[Start of section]

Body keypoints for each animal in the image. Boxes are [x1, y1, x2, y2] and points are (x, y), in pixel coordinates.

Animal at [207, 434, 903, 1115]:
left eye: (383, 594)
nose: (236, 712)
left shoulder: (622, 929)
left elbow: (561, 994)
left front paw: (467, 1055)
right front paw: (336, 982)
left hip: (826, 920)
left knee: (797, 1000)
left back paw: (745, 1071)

[End of section]
[Start of section]

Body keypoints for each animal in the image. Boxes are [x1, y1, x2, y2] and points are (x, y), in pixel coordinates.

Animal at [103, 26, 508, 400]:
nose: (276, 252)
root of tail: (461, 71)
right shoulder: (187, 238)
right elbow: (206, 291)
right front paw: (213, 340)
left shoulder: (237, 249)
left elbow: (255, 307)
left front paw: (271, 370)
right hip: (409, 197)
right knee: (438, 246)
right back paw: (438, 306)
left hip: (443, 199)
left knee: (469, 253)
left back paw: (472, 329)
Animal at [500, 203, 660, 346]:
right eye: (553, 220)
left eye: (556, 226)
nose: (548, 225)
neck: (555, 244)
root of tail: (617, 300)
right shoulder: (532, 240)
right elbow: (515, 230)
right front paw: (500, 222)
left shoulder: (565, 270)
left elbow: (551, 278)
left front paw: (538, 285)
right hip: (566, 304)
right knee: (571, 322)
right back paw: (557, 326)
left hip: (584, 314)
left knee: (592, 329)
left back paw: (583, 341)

[End of section]

Exercise
In the data above, find the line that contains "left shoulder: (237, 249)" and the line that contains "right knee: (571, 322)". Repeat exactly those lines and every line between them, and only those.

Expected answer
left shoulder: (237, 249)
left elbow: (255, 307)
left front paw: (271, 370)
right hip: (409, 197)
right knee: (438, 246)
right back paw: (438, 306)
left hip: (443, 199)
left knee: (469, 253)
left back paw: (472, 329)
Animal at [500, 203, 660, 346]:
right eye: (553, 220)
left eye: (556, 226)
nose: (548, 225)
neck: (555, 244)
root of tail: (617, 300)
right shoulder: (532, 240)
right elbow: (515, 230)
right front paw: (500, 222)
left shoulder: (565, 270)
left elbow: (551, 278)
left front paw: (538, 285)
right hip: (566, 304)
right knee: (571, 322)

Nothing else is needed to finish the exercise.